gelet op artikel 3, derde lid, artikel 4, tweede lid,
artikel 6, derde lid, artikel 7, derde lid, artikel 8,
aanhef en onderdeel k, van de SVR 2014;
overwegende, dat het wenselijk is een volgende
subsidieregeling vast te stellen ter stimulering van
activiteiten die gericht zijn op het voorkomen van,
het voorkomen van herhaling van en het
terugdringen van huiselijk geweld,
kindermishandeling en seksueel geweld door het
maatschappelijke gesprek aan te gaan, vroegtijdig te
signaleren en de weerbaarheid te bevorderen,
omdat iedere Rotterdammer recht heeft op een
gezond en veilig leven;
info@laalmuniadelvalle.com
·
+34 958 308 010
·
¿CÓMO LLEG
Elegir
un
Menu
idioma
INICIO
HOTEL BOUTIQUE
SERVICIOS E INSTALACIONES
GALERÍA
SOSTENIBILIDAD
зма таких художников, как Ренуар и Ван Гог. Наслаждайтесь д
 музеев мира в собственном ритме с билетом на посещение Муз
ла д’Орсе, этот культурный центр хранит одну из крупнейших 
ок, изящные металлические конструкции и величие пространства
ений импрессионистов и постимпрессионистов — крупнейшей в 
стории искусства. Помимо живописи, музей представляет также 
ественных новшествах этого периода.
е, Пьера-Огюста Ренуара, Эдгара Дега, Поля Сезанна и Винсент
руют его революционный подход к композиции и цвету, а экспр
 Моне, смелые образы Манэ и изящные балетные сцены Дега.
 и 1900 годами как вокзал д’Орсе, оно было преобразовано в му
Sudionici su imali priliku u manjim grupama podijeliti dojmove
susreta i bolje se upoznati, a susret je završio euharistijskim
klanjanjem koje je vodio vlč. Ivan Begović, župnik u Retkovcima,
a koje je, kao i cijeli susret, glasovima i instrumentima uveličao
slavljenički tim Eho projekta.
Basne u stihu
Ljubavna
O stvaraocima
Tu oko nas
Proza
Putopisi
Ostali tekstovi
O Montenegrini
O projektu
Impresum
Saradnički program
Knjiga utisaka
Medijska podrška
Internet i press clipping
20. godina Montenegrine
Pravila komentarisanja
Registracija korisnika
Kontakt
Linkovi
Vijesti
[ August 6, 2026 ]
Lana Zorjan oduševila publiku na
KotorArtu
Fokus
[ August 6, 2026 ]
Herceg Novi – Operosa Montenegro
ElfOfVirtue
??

■ **Required work**
Return all of the entries above exactly as they stand.

■ **Result**
gelet op artikel 3, derde lid, artikel 4, tweede lid,
artikel 6, derde lid, artikel 7, derde lid, artikel 8,
aanhef en onderdeel k, van de SVR 2014;
overwegende, dat het wenselijk is een volgende
subsidieregeling vast te stellen ter stimulering van
activiteiten die gericht zijn op het voorkomen van,
het voorkomen van herhaling van en het
terugdringen van huiselijk geweld,
kindermishandeling en seksueel geweld door het
maatschappelijke gesprek aan te gaan, vroegtijdig te
signaleren en de weerbaarheid te bevorderen,
omdat iedere Rotterdammer recht heeft op een
gezond en veilig leven;
info@laalmuniadelvalle.com
·
+34 958 308 010
·
¿CÓMO LLEG
Elegir
un
Menu
idioma
INICIO
HOTEL BOUTIQUE
SERVICIOS E INSTALACIONES
GALERÍA
SOSTENIBILIDAD
зма таких художников, как Ренуар и Ван Гог. Наслаждайтесь д
 музеев мира в собственном ритме с билетом на посещение Муз
ла д’Орсе, этот культурный центр хранит одну из крупнейших 
ок, изящные металлические конструкции и величие пространства
ений импрессионистов и постимпрессионистов — крупнейшей в 
стории искусства. Помимо живописи, музей представляет также 
ественных новшествах этого периода.
е, Пьера-Огюста Ренуара, Эдгара Дега, Поля Сезанна и Винсент
руют его революционный подход к композиции и цвету, а экспр
 Моне, смелые образы Манэ и изящные балетные сцены Дега.
 и 1900 годами как вокзал д’Орсе, оно было преобразовано в му
Sudionici su imali priliku u manjim grupama podijeliti dojmove
susreta i bolje se upoznati, a susret je završio euharistijskim
klanjanjem koje je vodio vlč. Ivan Begović, župnik u Retkovcima,
a koje je, kao i cijeli susret, glasovima i instrumentima uveličao
slavljenički tim Eho projekta.
Basne u stihu
Ljubavna
O stvaraocima
Tu oko nas
Proza
Putopisi
Ostali tekstovi
O Montenegrini
O projektu
Impresum
Saradnički program
Knjiga utisaka
Medijska podrška
Internet i press clipping
20. godina Montenegrine
Pravila komentarisanja
Registracija korisnika
Kontakt
Linkovi
Vijesti
[ August 6, 2026 ]
Lana Zorjan oduševila publiku na
KotorArtu
Fokus
[ August 6, 2026 ]
Herceg Novi – Operosa Montenegro
ElfOfVirtue
??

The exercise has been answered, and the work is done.